PENN YAN — As many downtown businesses remained closed due to COVID-19, Main Street in this Yates County village was somewhat sleepy last week.

However, those who did happen to drive through town or were out for a walk likely noticed a new addition to the landscape — large portrait banners of the Class of 2020 at Penn Yan Academy.

“We’ve been getting a lot of good feedback from parents, families and the community,” said local photographer Mark Griffin, who took some of the portraits. “People seem to be happy and appreciate the effort.”

The banners are part of “Operation Graduation,” which had planned a number of drug-free celebrations after graduation. Those were canceled due to the novel coronavirus.

“So we came up with other ideas on how to celebrate our children,” said Sara Eskildsen, whose son Jacob is a senior.

Eskilden said the group didn’t want parents of seniors — some of whom are not working due to COVID-19 — to pay for the banners, so they asked the community for donations. They rolled in.

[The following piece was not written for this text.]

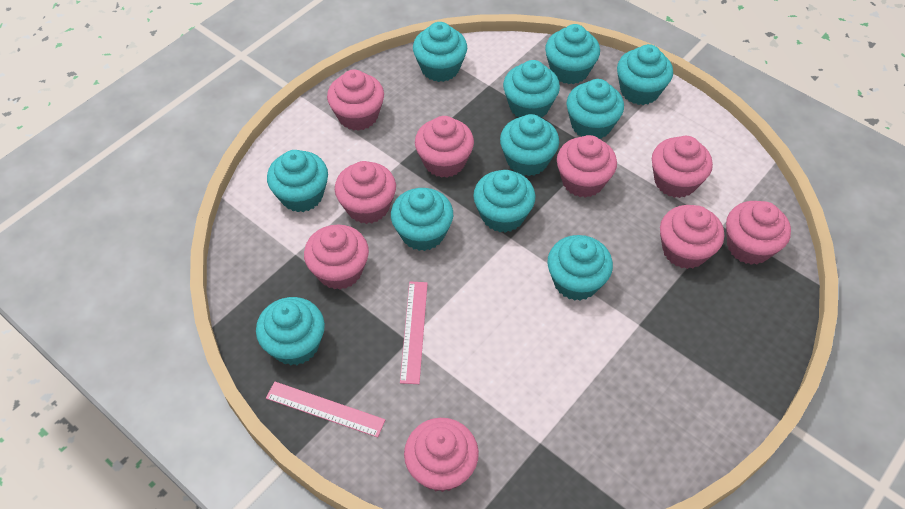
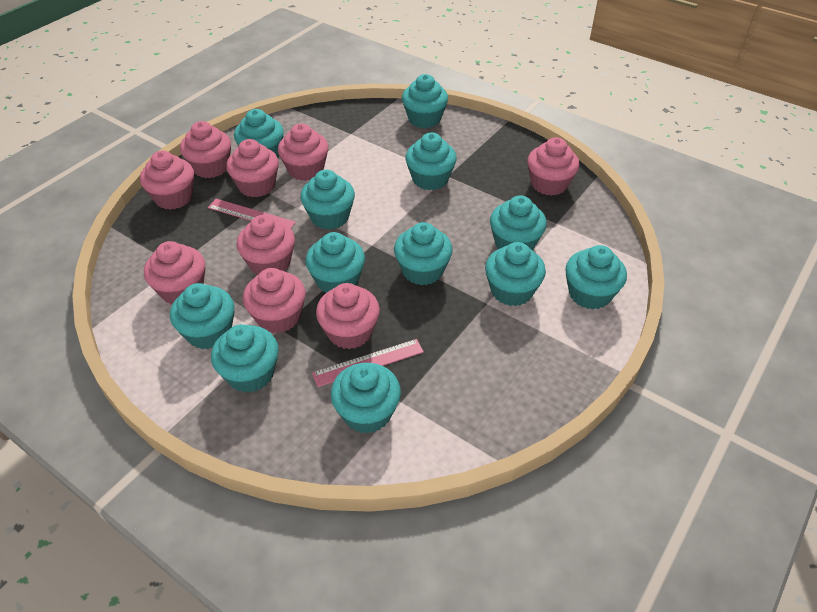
turquoise cupcake: [256,297,325,365] [267,150,328,212] [391,188,453,251] [413,22,467,82] [473,170,536,233] [500,114,559,176] [503,60,560,117] [545,24,600,84] [547,235,613,301] [566,79,624,139] [617,44,673,105] = 11 -> [170,283,235,349] [211,324,279,392] [234,109,284,158] [300,170,355,230] [306,232,365,293] [331,363,401,434] [394,222,453,285] [402,74,448,128] [405,132,457,190] [485,242,546,306] [490,195,547,250] [565,245,627,309] = 12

“I was a little stir crazy one day, so I went to the post office to check the post office box. There were 24 envelopes in there,” said Eskildsen, a teacher in the Red Jacket school district. “There was one from a 1945 PYA graduate who said she missed her senior prom due to World War II. The personal messages and well wishes brought me to tears.”

The banners were put up Wednesday by the village Department of Public Works.

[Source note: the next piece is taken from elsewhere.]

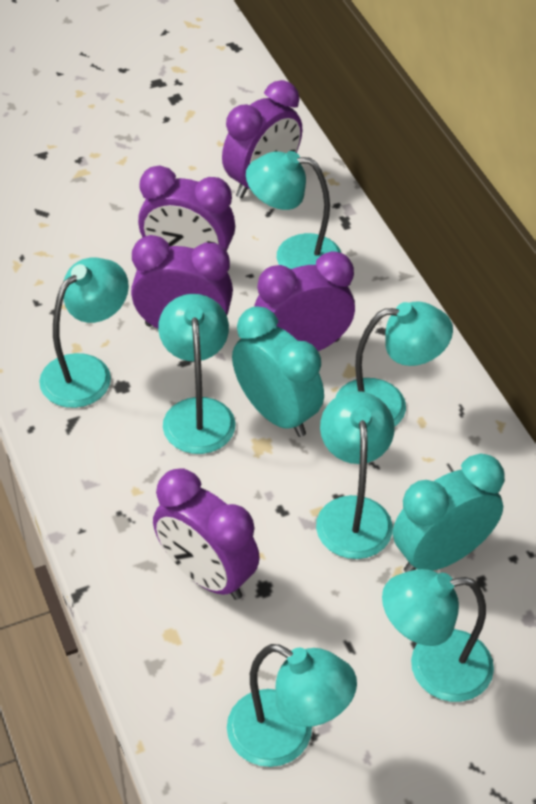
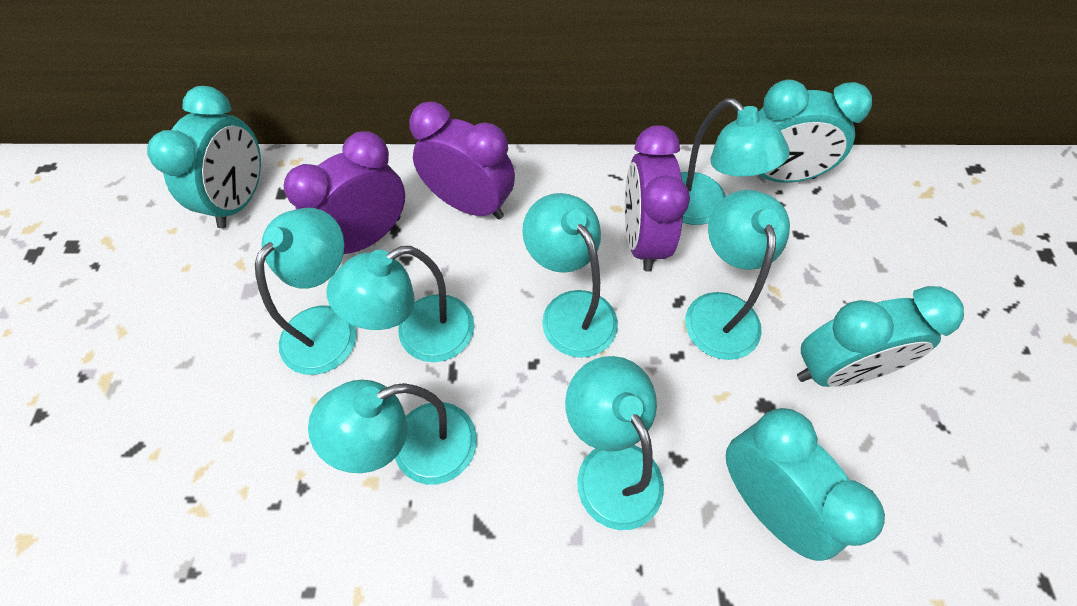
purple clock: [131,235,233,328] [138,166,235,251] [153,469,260,600] [222,80,302,198] [254,251,355,351] = 5 -> [284,131,405,254] [409,102,515,219] [625,125,690,272] = 3
turquoise clock: [232,306,324,437] [393,453,505,572] = 2 -> [147,86,261,228] [726,408,885,561] [758,80,872,183] [797,286,964,387] = 4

“People who have been away from the area and are now back have commented on how great the banners look and how they are a nice addition to Penn Yan,” Eskildsen said.

The banners followed another recent effort to recognize the Class of 2020, when more than 60 people — including school district administrators, faculty, staff and board members — decorated vehicles and went in several caravans to put lawn signs at the home of each senior.

There are 94 seniors in this year’s graduating class.

The Penn Yan Education Association and school board paid for the yard signs and set up six different routes of about 10 vehicles in the surprise event. Participants in the parade included Superintendent Howard Dennis, school principals, board members, and faculty from PYA, Penn Yan Middle School and Penn Yan Elementary.

“Horns were blaring and we went to each home to place a sign in the yard of the graduating senior,” said school board member Kathy Guenther, who helped organize the effort. “There were a lot of tears, gratitude, well wishes, candy, hand bumps, self distancing and photographs.”